Nethercott decided to set up an institution where paedophiles would be given extensive, gruelling therapy to understand and control their urges. They learn to empathise with their former victims, and discover the trigger points that make them more likely to relapse. Of course there is an untreatable minority of sociopaths who don't respond and shouldn't be released. But for the vast majority, it works. The people released from Wyoming Honour Farm are 50 percent less likely to reoffend – a remarkable drop. As John Reid knows perfectly well, he doesn’t even have to look this far for success stories. A brilliant programme piloted by Thames Valley Police over the past three years here in Britain has provided released paedophiles with a similar support network of trained ‘friends’, who they can call 24/7 for help in rebuilding their lives or if they think they are at risk of relapsing. Not a single one of the 48 people on the programme has relapsed.

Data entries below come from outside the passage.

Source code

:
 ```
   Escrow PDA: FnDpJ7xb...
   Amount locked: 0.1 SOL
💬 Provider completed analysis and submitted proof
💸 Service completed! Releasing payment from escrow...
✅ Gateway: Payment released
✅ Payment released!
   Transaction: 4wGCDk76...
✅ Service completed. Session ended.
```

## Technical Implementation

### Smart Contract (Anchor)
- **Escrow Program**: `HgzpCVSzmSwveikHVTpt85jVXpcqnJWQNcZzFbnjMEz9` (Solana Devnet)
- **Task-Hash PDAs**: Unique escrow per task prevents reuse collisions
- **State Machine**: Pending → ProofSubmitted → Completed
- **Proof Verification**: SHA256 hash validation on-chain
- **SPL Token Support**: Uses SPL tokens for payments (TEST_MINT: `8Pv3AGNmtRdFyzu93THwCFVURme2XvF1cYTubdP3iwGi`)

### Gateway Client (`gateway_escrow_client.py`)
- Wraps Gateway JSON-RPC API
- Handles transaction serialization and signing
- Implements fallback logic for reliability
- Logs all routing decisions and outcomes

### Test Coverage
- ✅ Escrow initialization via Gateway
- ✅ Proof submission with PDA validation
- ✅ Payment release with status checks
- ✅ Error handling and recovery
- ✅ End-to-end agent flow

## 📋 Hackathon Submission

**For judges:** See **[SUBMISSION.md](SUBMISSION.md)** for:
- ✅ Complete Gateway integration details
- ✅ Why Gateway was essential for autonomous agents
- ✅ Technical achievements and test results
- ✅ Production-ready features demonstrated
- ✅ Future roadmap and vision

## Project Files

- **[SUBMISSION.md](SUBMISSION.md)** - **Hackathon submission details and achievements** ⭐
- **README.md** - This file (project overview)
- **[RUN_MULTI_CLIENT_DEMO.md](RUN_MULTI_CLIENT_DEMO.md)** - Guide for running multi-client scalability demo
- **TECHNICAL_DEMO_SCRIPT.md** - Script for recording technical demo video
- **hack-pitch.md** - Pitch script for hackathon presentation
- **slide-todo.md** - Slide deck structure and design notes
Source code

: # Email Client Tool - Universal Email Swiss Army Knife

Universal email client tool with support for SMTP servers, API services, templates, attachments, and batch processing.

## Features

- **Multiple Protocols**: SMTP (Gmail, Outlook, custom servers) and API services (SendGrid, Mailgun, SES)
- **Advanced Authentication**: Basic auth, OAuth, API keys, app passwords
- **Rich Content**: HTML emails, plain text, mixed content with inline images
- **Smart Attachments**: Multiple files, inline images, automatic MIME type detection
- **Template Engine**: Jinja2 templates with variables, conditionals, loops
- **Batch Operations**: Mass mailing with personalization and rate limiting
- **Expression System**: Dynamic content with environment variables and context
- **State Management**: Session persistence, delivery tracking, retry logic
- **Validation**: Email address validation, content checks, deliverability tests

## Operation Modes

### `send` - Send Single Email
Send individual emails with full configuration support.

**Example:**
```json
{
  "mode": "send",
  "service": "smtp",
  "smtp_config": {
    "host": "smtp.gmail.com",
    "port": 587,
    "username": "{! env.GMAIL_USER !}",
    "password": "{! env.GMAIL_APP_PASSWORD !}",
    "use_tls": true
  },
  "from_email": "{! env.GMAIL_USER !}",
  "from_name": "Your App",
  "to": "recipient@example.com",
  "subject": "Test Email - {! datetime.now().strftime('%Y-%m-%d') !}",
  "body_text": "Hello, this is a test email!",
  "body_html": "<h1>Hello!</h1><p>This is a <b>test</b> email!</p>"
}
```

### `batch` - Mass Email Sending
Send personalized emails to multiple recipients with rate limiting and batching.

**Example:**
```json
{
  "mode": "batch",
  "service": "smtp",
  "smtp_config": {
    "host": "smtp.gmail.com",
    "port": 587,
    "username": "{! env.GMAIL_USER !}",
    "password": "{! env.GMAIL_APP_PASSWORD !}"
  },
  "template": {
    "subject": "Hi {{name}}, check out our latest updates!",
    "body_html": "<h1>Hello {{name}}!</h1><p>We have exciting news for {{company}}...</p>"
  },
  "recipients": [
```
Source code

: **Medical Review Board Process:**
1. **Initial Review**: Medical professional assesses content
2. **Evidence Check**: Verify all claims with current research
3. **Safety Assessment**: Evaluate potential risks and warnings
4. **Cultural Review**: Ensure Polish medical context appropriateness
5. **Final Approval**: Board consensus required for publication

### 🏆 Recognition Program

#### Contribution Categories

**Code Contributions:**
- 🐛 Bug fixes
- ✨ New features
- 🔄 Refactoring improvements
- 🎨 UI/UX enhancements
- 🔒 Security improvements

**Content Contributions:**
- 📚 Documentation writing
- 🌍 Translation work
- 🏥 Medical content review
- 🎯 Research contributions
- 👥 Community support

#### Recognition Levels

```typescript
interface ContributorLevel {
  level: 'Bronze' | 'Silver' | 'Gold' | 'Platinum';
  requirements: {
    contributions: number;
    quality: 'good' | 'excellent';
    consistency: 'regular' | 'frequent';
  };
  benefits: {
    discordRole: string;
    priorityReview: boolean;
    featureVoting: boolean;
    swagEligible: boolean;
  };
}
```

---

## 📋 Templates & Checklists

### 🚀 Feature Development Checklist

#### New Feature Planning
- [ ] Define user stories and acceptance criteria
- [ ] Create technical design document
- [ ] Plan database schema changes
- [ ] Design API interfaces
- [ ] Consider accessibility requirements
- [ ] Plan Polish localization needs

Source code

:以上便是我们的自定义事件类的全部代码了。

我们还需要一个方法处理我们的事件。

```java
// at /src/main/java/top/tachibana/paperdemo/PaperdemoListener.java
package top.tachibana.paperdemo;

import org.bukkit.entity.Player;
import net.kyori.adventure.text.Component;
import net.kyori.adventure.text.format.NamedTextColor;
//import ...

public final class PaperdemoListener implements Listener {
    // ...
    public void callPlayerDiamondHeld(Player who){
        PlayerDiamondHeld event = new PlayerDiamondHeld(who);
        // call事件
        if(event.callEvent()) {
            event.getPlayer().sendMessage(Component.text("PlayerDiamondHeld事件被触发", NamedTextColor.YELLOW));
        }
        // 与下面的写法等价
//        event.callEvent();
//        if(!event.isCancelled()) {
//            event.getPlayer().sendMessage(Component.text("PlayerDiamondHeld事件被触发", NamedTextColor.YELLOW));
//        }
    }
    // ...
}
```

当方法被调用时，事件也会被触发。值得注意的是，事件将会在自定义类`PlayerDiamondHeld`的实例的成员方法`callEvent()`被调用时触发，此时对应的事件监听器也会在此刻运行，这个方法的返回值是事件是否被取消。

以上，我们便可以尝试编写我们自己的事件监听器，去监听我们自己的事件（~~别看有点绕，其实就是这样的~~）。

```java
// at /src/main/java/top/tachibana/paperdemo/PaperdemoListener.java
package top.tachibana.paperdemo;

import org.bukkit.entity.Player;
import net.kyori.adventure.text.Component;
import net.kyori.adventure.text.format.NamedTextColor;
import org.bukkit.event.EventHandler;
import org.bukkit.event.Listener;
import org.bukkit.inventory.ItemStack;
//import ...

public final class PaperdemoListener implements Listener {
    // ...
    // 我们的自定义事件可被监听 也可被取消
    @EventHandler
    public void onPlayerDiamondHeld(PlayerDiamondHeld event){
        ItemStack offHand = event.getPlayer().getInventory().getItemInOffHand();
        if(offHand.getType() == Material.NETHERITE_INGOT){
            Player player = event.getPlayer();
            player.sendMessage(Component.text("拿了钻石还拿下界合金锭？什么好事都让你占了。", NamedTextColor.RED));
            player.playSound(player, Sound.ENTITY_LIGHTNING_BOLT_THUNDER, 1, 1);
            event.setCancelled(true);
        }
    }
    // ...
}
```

Before he was released, Jesse Timmendequas begged for therapy like this. The woman conducting his psychiatric evaluation persistently said he needed to undergo “intensive psychotherapy in the community following release.” He was offered nothing and went on to rape and kill Megan. Here is another area where a ‘tough’ policy only creates more victims, while a ‘soft’ policy actually works. Here is a paedophile policy that really protects kids – but it doesn’t please the News of the World, so in Tabloid Britain, it won’t happen.
But the danger from Megan’s Law isn’t just to paedophiles and the children they are more likely to rape. Across the US since it was introduced, there has been a Columbine-sized massacre of paedophiles, their relatives and anybody who got in the way. It started in Nova Scotia when a vigilante found the names and addresses of two sex offenders from the register, hunted them down and killed them. Almost exactly the same thing happened a few months later in Maine – and one of victims was listed on the register because as a 19 year old, he had consensual sex with his 15-year-old girlfriend. In New Jersey, a man was beaten nearly to death with a baseball bat after he was mistaken for his sex offender brother. This list could go on and on.
If this was really about protecting kids, the government would be sticking to the evidence and offering the majority of paedophiles who want to go straight far more support and therapy. Incredibly, two-thirds of sex offenders leave our prisons today without going through sex offender treatment programmes. But, no, this is about something very different. It is about John Reid posturing as a hard man to please Rupert Murdoch and the most base chunk of public opinion as he tries to position himself as Tony Blair’s successor. Ah well, what’s a few raped kids when the keys to Downing Street are at stake?